В задних рядах толпы стоял майор Кручинин. Он тихо беседовал с кем-то.
– Эй! – раздраженно крикнул Куперман стоящим сзади. – Вы что, все это время с майором рядом шли?
– Ну да, – откликнулись те, пожимая плечами. – А че такого? Мы думали, ну ходит и ходит. Может, так надо. Не гнать же его.
Куперман чертыхнулся и сплюнул.
– Да вы, товарищ Куперман, не переживайте так, – сказал Кручинин миролюбиво. – Я скоро пойду спать. Кстати, и вам, товарищи, советую. День был длинный. Всем надо выспаться. Тем более что прогулка затянулась. А насчет побегов скажу так: не советую. Впрочем, вы и без меня это понимаете.

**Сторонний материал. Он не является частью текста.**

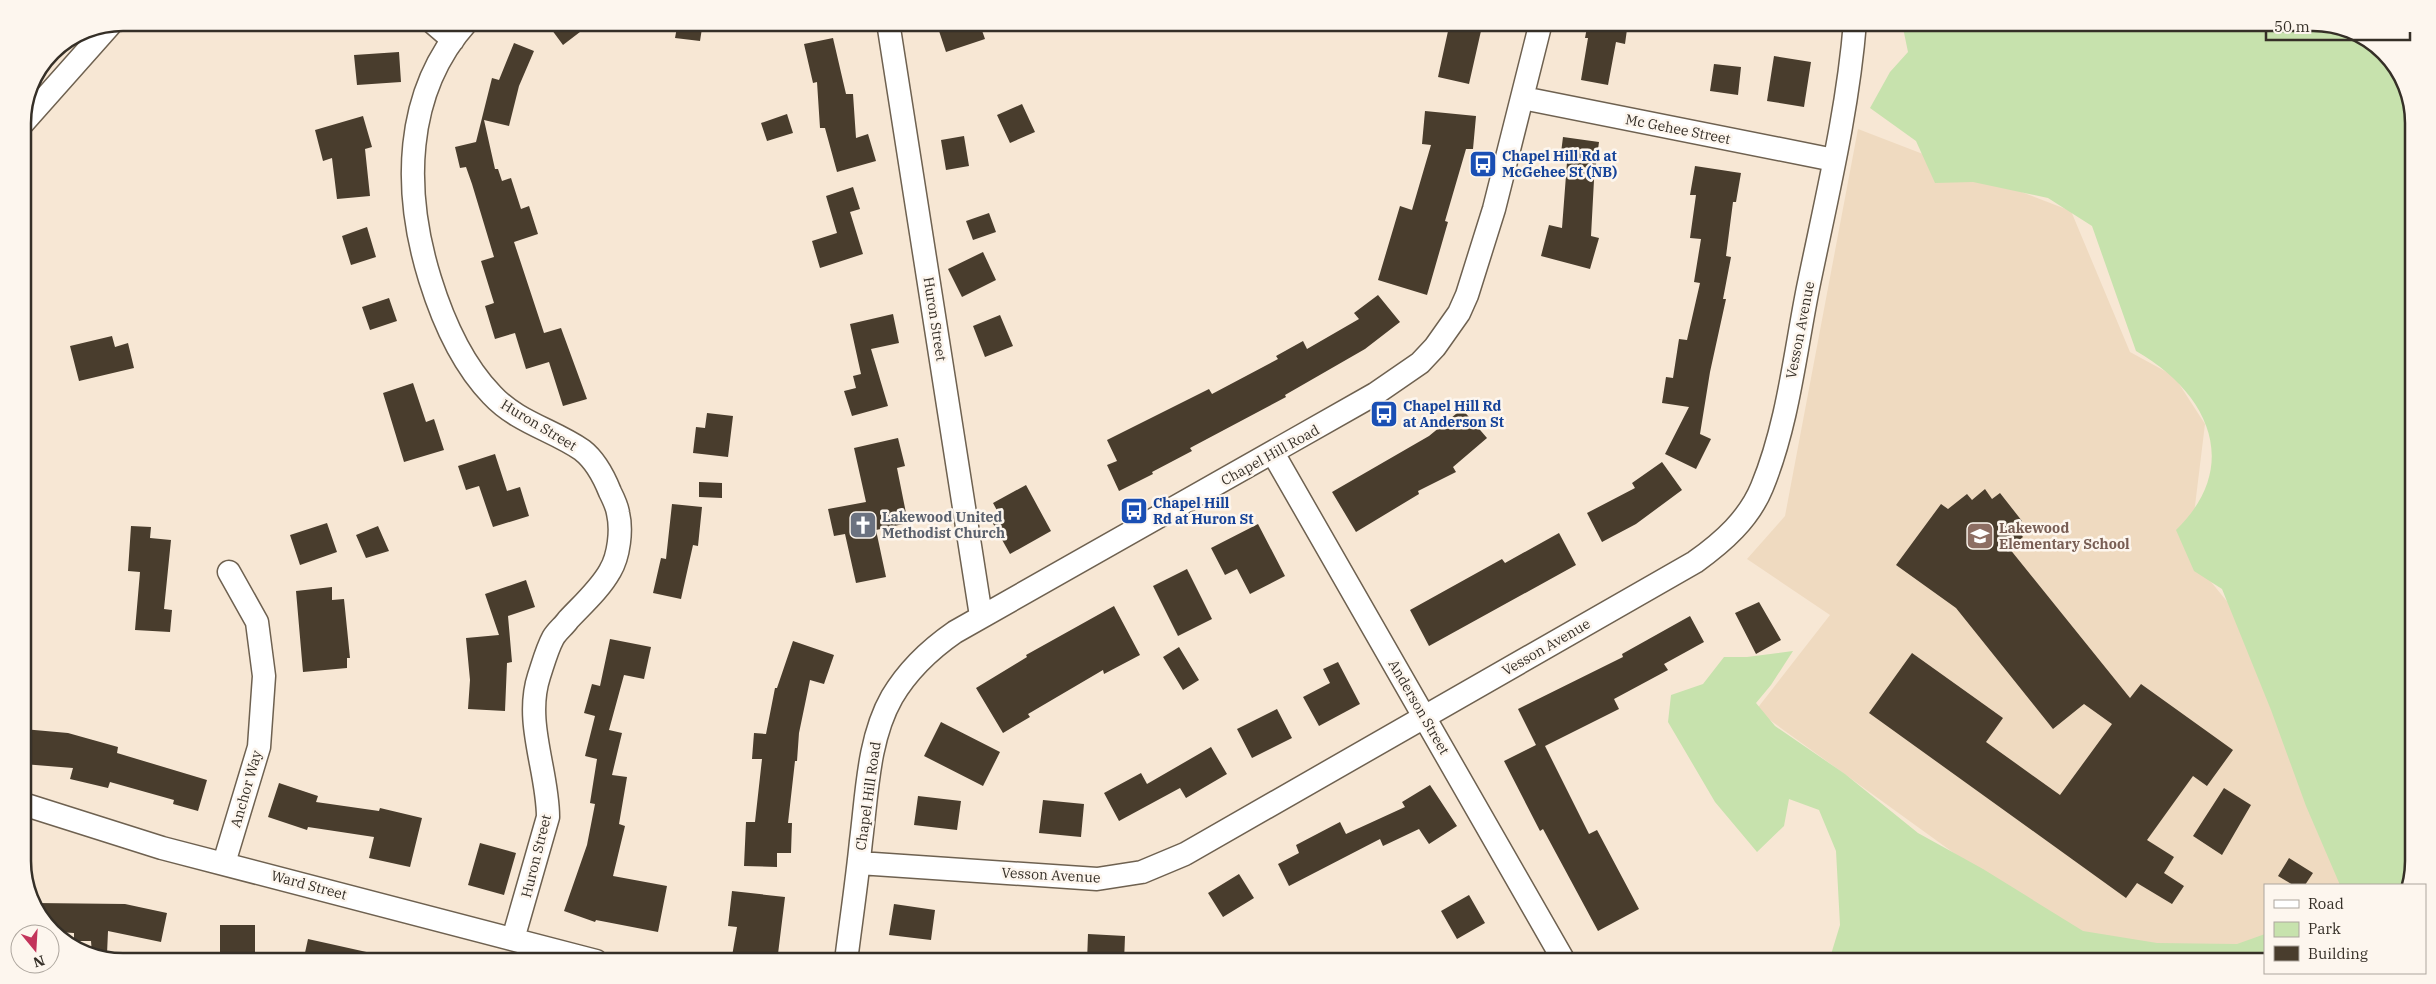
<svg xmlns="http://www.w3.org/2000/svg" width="2436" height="984" font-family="'IBM Plex Serif',serif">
	<rect width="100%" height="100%" fill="#f7e7d4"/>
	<path fill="#efdac0" d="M1858,129L2071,211L2130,352L2174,376L2205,424L2189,555L2248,627L2346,885H2265V954L2070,937L1756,710L1830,615L1747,559L1785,516Z"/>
	<path fill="#c7e2ad" d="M1902,23H2313L2351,30L2396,67L2413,117V861L2409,885H2340L2306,806L2271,710L2222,589L2194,571L2176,530C2243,465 2208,392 2136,351L2092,226L2048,198L1973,182L1935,183L1916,141L1870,108L1890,72L1908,52Z
		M1793,651L1771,685L1756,703L1775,726L1845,774L1918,833L1983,869L2083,931L2157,943L2237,944L2265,934V961H1829L1840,925L1836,851L1819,810L1789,799L1784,826L1757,852L1715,802L1668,722L1671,695L1703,684L1724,657H1747Z"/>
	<path fill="#493d2d" d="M546,22H593L563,45Z
		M678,22H703L700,41L675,38Z
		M936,22H979L985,39L946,52Z
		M1450,22H1483L1469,84L1438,77Z
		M1588,22H1628L1625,44L1616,42L1608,85L1581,80L1588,38H1585Z
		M833,38L846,94H853L856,138L868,134L876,161L837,172L825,128H820L817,82L813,83L804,44Z
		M514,43L534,51L519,86L509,126L484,120L495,169H498L502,181L511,178L521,209L529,206L538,234L514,242L544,333L561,328L587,399L563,406L549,362L526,369L515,333L495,339L485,306L494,303L481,261L494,257L472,184L466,167L460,168L455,147L476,142L492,78L499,80Z
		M399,52L401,82L357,85L354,55Z
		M1774,56L1811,62L1804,107L1767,101Z
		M1714,64L1741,67L1738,95L1710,91Z
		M1022,104L1035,132L1010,143L997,115Z
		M1425,111L1476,116L1473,149H1466L1445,221L1448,222L1427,295L1378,280L1400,206L1412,210L1431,145L1422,144Z
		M787,114L793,133L767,141L761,123Z
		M363,116L372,147L365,149L370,196L337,199L332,158L323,161L315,130Z
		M964,136L969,166L946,170L941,140Z
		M1563,137L1599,142L1594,180L1591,236L1599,238L1590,269L1541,256L1549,225L1562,228L1567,162L1560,161Z
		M1695,166L1741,173L1736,202H1733L1726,256L1731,257L1723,299H1726L1710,372L1700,434L1711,439L1696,469L1665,454L1689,407L1662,403L1666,377L1673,378L1679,339L1687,340L1700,283L1694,282L1701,239L1690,238L1696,195H1690Z
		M853,187L860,209L850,212L863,254L820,268L812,241L837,233L826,196Z
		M989,213L996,232L973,240L966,221Z
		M367,227L376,257L351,265L342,236Z
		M983,252L996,280L962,297L948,269Z
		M1378,295L1400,322L1365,349L1285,395L1286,397L1190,448L1192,451L1152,472L1153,474L1119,491L1107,465L1117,461L1107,440L1209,389L1212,394L1278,359L1276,356L1303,341L1307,349L1359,319L1354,313Z
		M389,298L397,321L370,330L362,307Z
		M893,314L899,343L871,349L888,406L852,416L844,391L856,388L853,376L861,374L850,324Z
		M1000,315L1013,346L985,357L973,326Z
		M112,336L115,347L128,343L134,368L79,381L70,346Z
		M413,383L426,422L434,419L444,450L404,462L383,393Z
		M1462,409L1487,438L1453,467L1456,472L1418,491L1419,494L1356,532L1332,492L1429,436Z
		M707,413L733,416L728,457L693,453L696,427L705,428Z
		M898,438L905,466L897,468L908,523L876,530L886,577L856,583L845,534L834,536L828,509L866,502L854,448Z
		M495,454L507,491L520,487L529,516L493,527L479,486L466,490L458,466Z
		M1662,462L1682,490L1636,524L1602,542L1587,513L1635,488L1632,483Z
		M699,482L722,483V498L699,497Z
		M1026,485L1051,531L1010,554L991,520L1000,516L993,503Z
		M1985,489L1992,499L2000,493L2022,521L2015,526L2023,537L2009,548L2130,698L2141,684L2233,750L2207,786L2193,776L2147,840L2174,857L2164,873L2184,886L2172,904L2137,883L2126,898L1869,713L1912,653L2003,718L1986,742L2060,795L2112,724L2084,704L2053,729L1956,608L1896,565L1941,504L1948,509L1967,494L1972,500Z
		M672,504L702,507L698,546L693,545L681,599L653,593L661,558L666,559Z
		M327,523L337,552L300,565L290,535Z
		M1258,524L1285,576L1250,594L1237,569L1225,575L1211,548Z
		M131,526L151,527L150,538L171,540L164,609L172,610L170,632L135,630L140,572L128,571Z
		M378,526L389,551L366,558L356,535Z
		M1559,533L1576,565L1429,646L1410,610L1502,559L1505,563Z
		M1187,569L1212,619L1178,636L1153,586Z
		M526,580L535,607L508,616L512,662L507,663L505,711L468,709L470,680L466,638L499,635L485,594Z
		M332,587V600L344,599L350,658H347V668L303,672L296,591Z
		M1759,602L1781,640L1756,654L1735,613Z
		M1114,606L1140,655L1104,674L1103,670L1028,714L1030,717L1003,733L976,688L1027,657L1026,655Z
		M1690,616L1704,642L1664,664L1668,670L1614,699L1619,709L1545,746L1589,834L1597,830L1639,909L1598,931L1543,829L1540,831L1504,761L1536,745L1518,709L1623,657L1622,654Z
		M610,639L651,647L644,679L624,675L609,730L622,733L612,775L627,777L619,824L625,826L613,876L667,886L658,932L596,920L595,922L564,911L587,845L595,804L590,803L597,759L585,756L595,716L584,713L592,684L600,686Z
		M793,641L834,655L824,684L810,680L799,733L797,761H795L788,823H792L791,853H777V867L744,866L746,822H755L762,759H752L754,733L766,734L775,688H777Z
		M1179,647L1199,680L1183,690L1163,657Z
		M1338,662L1360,704L1319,726L1303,697L1330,683L1323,669Z
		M1277,709L1292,738L1252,758L1237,729Z
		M941,722L1000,752L983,786L924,756Z
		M23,729L68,733L118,747L117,753L207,780L198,811L173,804L174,800L110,782L108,788L70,779L73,768L23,764Z
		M1211,747L1227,774L1186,798L1180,788L1119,821L1104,793L1141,773L1147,784Z
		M279,783L318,796L316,802L379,811L380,808L422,818L410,867L369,858L374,837L308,827L307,830L268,817Z
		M1430,785L1457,826L1429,844L1419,829L1383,846L1380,839L1289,886L1278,864L1299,853L1296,845L1340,822L1346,834L1405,807L1402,802Z
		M2224,788L2251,805L2222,855L2193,836Z
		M918,796L961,801L957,830L914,825Z
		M1043,800L1084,804L1081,837L1039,833Z
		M480,843L516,853L504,895L468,885Z
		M2289,858L2313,873L2305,885H2293L2278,876Z
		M1239,874L1254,898L1223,917L1208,893Z
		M732,891L785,897L777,962H731L737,927L728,926Z
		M1469,895L1485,923L1457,939L1441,911Z
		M36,903L125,904L167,913L161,942L108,931L107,954H92L91,941H74V933L56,932L43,922Z
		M894,904L935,910L931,940L889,935Z
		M220,925H255V952L220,953Z
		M1088,934L1125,936L1124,962H1087Z
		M308,939L380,955L379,962H303Z"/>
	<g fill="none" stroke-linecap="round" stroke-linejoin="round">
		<g stroke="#6e6150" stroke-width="25">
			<path id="minor" d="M432,22L453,40
				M467,22C403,93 403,192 430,279C443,321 461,363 492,395C517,422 553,430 582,450C595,460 604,477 610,492C613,498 617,506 618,513C622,530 619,556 610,571C600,589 582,605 568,620C564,626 557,631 553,638C547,649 543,664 539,676C524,722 548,771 548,817L513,939
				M888,22L981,616
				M1523,98L1834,160
				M23,123L110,25
				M1273,453L1564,961
				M23,804L162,848L596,961
				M224,863L259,747L264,676L257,622L229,572
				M859,863L1097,879L1142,872L1185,854L1695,562C1723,542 1749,519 1762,487C1788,424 1795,353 1808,288C1826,200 1848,111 1855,22
				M846,961C851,921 857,881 861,841C867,794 868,739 892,697C908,670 929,650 955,632L1375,394L1420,363L1435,347L1459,313L1467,295L1494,209L1541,22"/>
		</g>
		<use href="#minor" stroke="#fff" stroke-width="22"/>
	</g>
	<defs>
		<g id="bus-square" transform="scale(1.4375)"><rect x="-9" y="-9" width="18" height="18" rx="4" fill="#1a4fb4" stroke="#fdf6ee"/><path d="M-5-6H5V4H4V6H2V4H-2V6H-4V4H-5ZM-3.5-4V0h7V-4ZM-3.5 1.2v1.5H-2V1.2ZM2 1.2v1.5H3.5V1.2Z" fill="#fff"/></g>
		<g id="church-square" transform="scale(1.4375)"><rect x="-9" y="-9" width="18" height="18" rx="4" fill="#6b7280" stroke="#fdf6ee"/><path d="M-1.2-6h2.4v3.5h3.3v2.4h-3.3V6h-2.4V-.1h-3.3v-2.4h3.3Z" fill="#fff"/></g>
		<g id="school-square" transform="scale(1.4375)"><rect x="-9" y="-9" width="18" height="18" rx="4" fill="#8d6e63" stroke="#fdf6ee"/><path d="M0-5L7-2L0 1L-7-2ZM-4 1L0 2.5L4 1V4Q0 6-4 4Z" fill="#fff"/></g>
	</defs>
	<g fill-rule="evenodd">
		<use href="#bus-square" x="1483" y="164"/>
		<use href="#bus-square" x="1384" y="414"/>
		<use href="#bus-square" x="1134" y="511"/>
		<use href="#church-square" x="863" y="525"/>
		<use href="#school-square" x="1980" y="536"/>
	</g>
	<g text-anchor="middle" stroke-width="5" stroke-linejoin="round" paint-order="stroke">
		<g font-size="14" fill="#352f27" stroke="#fdf6ee">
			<text transform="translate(1678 129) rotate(11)" y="5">Mc Gehee Street</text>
			<text transform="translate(935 319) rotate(81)" y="5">Huron Street</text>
			<text transform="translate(1800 330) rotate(-79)" y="5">Vesson Avenue</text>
			<text transform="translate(539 425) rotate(31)" y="5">Huron Street</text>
			<text transform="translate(1270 455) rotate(-29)" y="5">Chapel Hill Road</text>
			<text transform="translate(1546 647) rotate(-30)" y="5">Vesson Avenue</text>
			<text transform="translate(1419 707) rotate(60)" y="5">Anderson Street</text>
			<text transform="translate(246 789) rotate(-74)" y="5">Anchor Way</text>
			<text transform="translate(868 796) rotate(-82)" y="5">Chapel Hill Road</text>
			<text transform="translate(536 856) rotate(-76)" y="5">Huron Street</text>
			<text transform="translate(1051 875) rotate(3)" y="5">Vesson Avenue</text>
			<text transform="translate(309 885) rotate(15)" y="5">Ward Street</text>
		</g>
		<g font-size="14" font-weight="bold" fill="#164399" stroke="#fdf6ee" text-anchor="start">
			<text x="1502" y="161">Chapel Hill Rd at<tspan x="1502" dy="16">McGehee St (NB)</tspan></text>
			<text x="1403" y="411">Chapel Hill Rd<tspan x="1403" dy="16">at Anderson St</tspan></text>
			<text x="1153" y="508">Chapel Hill<tspan x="1153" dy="16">Rd at Huron St</tspan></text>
		</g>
		<g font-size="14" font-weight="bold" fill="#5b616d" stroke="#fdf6ee" text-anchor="start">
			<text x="882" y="522">Lakewood United<tspan x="882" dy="16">Methodist Church</tspan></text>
		</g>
		<g font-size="14" font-weight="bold" fill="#785e54" stroke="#fdf6ee" text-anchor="start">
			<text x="1999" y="533">Lakewood<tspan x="1999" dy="16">Elementary School</tspan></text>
		</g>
	</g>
	<path d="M0 0H2436V984H0ZM123 31H2313A92 92 0 0 1 2405 123V861A92 92 0 0 1 2313 953H123A92 92 0 0 1 31 861V123A92 92 0 0 1 123 31Z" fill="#fdf6ee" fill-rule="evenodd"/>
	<path fill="none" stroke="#352f27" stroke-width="2.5" d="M123 31H2313A92 92 0 0 1 2405 123V861A92 92 0 0 1 2313 953H123A92 92 0 0 1 31 861V123A92 92 0 0 1 123 31Z"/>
	<rect x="2264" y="884" width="162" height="90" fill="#fdf6ee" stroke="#ada69e"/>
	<rect x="2274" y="900" width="25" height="8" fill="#ffffff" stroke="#ada69e"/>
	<text x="2308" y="909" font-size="15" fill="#352f27">Road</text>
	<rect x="2274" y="922" width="25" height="15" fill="#c7e2ad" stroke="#ada69e"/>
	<text x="2308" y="934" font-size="15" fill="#352f27">Park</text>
	<rect x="2274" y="946" width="25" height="15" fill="#493d2d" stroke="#ada69e"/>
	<text x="2308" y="959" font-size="15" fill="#352f27">Building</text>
	<g transform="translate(35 949) rotate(162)"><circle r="24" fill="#fdf6ee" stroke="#ada69e"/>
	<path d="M0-4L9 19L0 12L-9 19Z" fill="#c3345b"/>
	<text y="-8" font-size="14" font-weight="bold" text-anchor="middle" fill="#352f27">N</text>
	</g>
	<path d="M2266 32v8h144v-8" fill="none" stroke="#352f27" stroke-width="2.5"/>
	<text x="2274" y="32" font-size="15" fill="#352f27" stroke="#fdf6ee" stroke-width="4" paint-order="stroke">50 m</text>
</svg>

– А насчет ослов? – встрепенулся Вешенцев, которому все не давала покоя мысль о медленном умерщвлении.
– А что насчет ослов? Я уже все сказал. Могу повторить. Не хотите верить – не надо. Никто вас ни калечить, ни убивать не собирается, если сами не решите себя покалечить. И в ослов вас тоже превращать не будут.
– Если сами не превратимся, – сказал кто-то.
– Именно. И вообще… думайте о творчестве. Вы же творцы.
Майор глянул на часы и зевнул.
– Спать пора, уснул…
– Осел, – закончил кто-то, но шутка не прошла.
– Бычок, – твердо закончил майор. Затем мотнул головой, стряхивая зевок, и сухо добавил: – Спокойной ночи, товарищи.
После чего ушел.
Оставшиеся с минуту молчали.
– Ладно, – сказал наконец Куперман. – И вправду день был длинный. Что зря грязь месить? По домам.
– По домам, – тихим эхом откликнулась толпа и побрела к своим новым квартирам.